▸ **WORK REQUEST**
The copy has to match the data exactly and leave out every picture.

▸ **DATA SHOWN**
┄┄┄┄┄┄

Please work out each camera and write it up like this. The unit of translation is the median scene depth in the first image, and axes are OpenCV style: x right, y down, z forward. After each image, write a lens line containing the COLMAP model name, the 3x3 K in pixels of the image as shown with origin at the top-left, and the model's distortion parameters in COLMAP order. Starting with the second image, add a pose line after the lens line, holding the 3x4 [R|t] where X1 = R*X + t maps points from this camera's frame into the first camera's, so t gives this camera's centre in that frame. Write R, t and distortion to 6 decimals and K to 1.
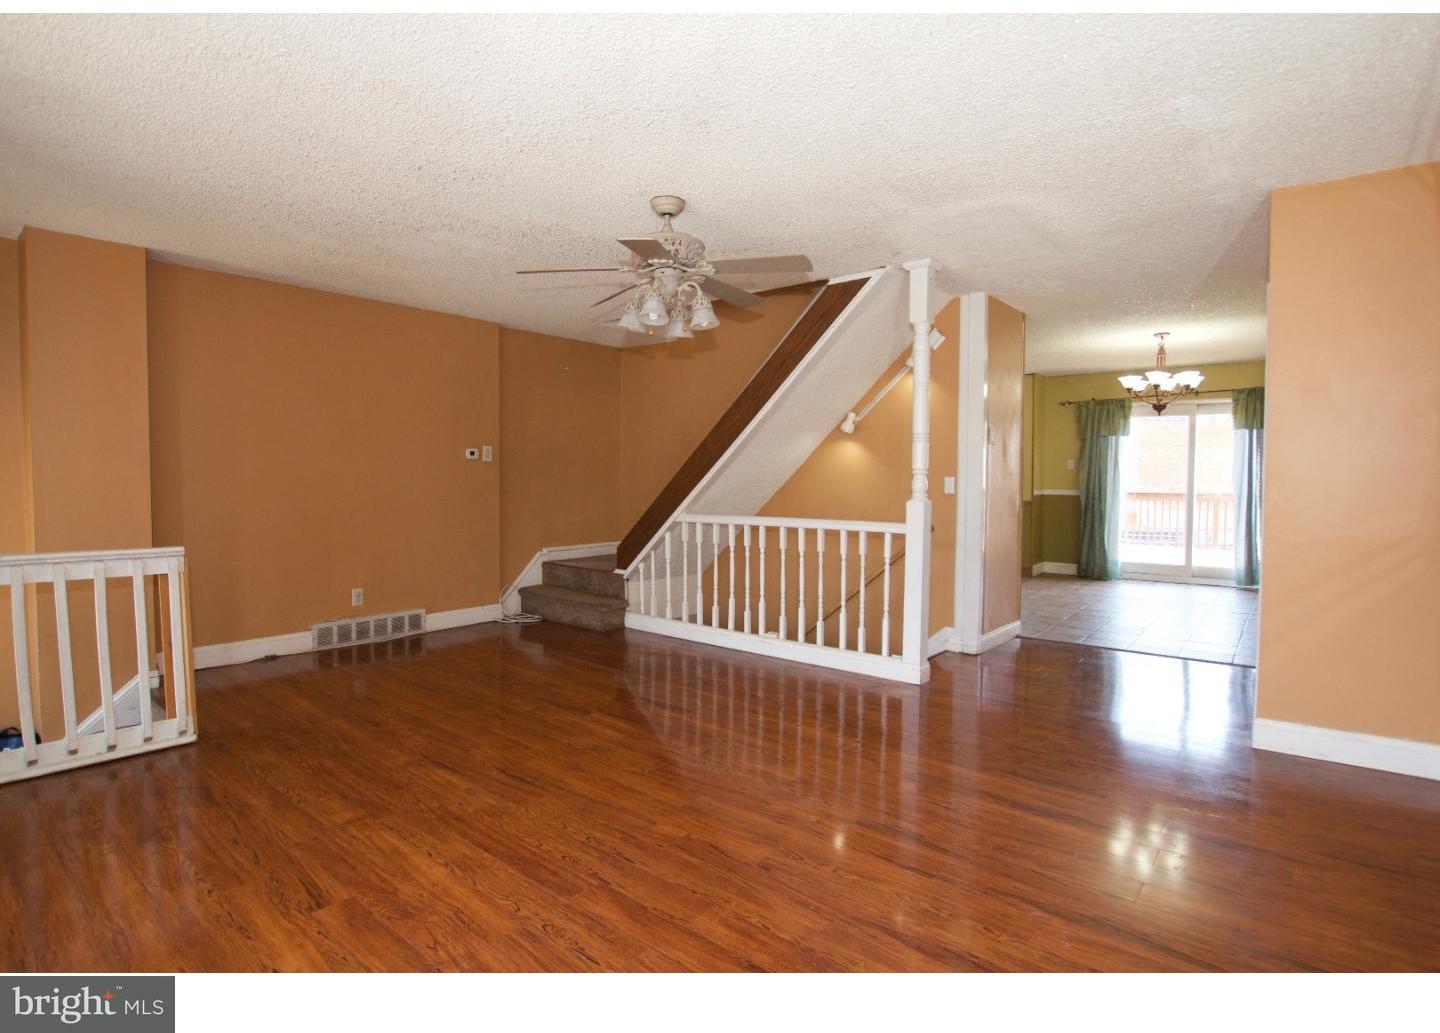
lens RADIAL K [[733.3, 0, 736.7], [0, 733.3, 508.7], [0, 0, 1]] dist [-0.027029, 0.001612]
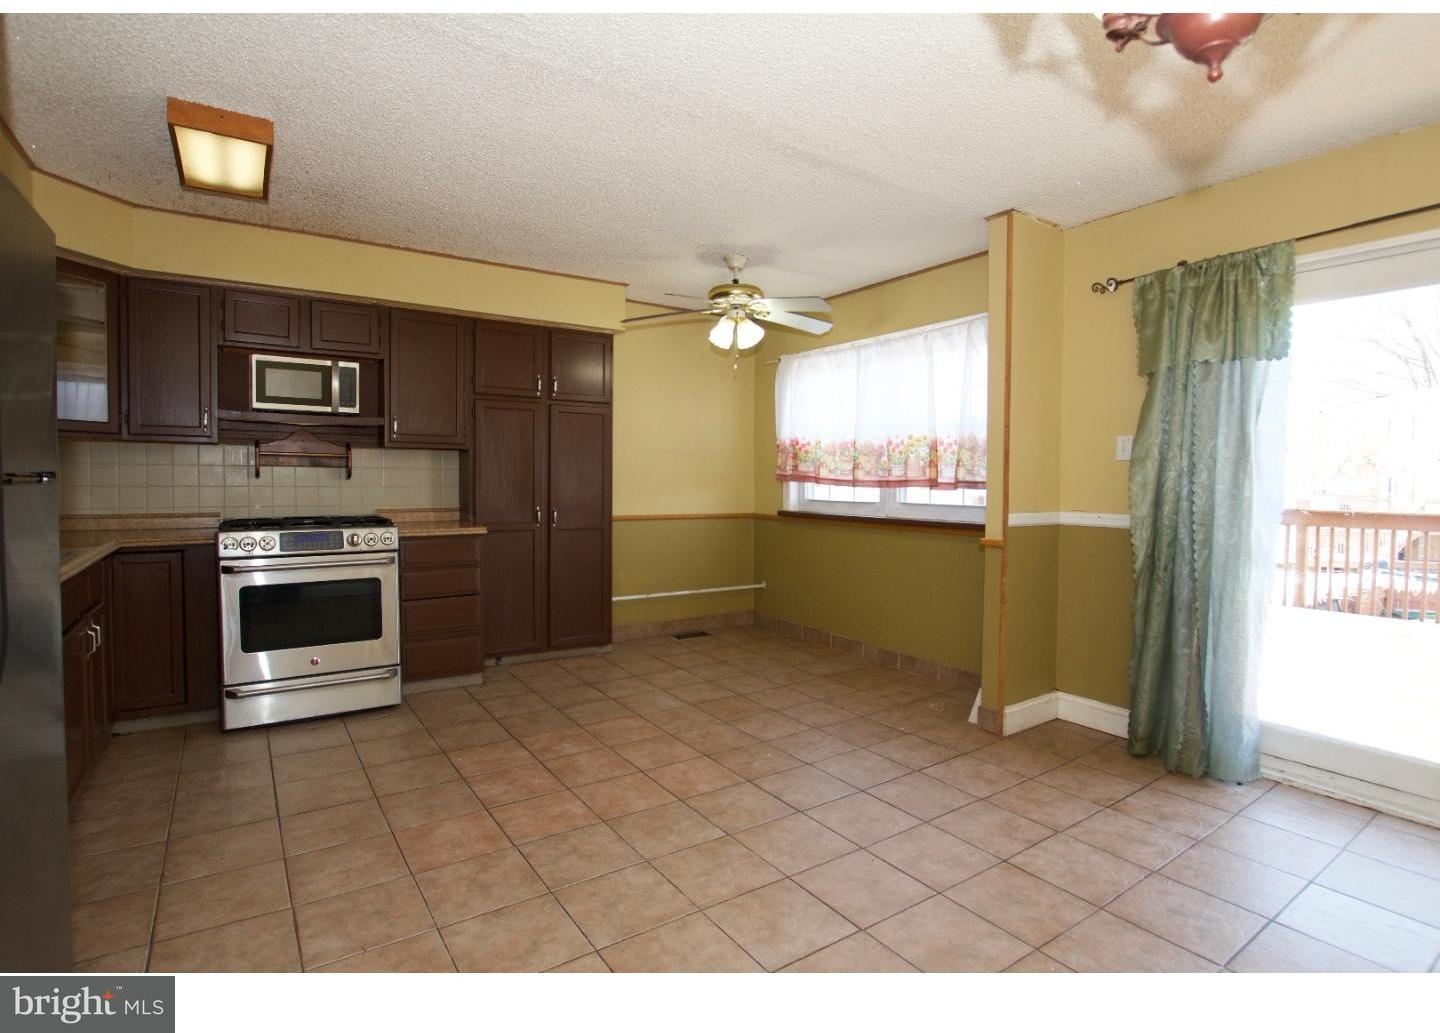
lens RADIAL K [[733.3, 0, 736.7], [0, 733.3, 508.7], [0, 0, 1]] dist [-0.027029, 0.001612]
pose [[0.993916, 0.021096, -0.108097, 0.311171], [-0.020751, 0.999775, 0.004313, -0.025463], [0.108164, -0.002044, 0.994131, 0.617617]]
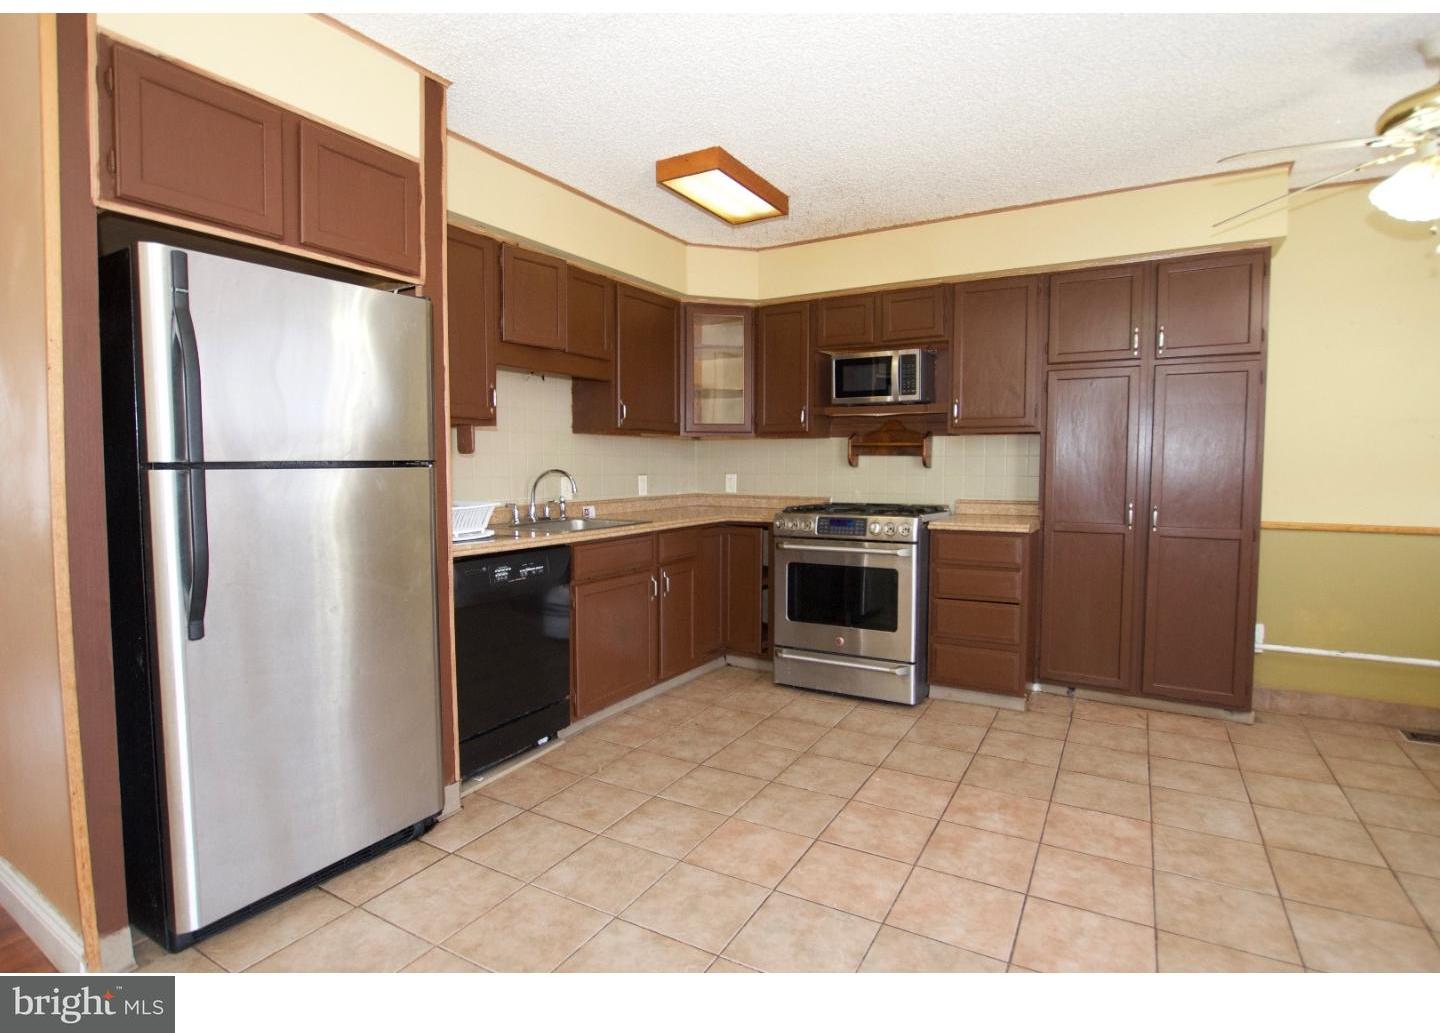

┄┄┄┄┄┄

▸ **ANSWER SPACE**
Please work out each camera and write it up like this. The unit of translation is the median scene depth in the first image, and axes are OpenCV style: x right, y down, z forward. After each image, write a lens line containing the COLMAP model name, the 3x3 K in pixels of the image as shown with origin at the top-left, and the model's distortion parameters in COLMAP order. Starting with the second image, add a pose line after the lens line, holding the 3x4 [R|t] where X1 = R*X + t maps points from this camera's frame into the first camera's, so t gives this camera's centre in that frame. Write R, t and distortion to 6 decimals and K to 1.
lens RADIAL K [[733.3, 0, 736.7], [0, 733.3, 508.7], [0, 0, 1]] dist [-0.027029, 0.001612]
lens RADIAL K [[733.3, 0, 736.7], [0, 733.3, 508.7], [0, 0, 1]] dist [-0.027029, 0.001612]
pose [[0.993916, 0.021096, -0.108097, 0.311171], [-0.020751, 0.999775, 0.004313, -0.025463], [0.108164, -0.002044, 0.994131, 0.617617]]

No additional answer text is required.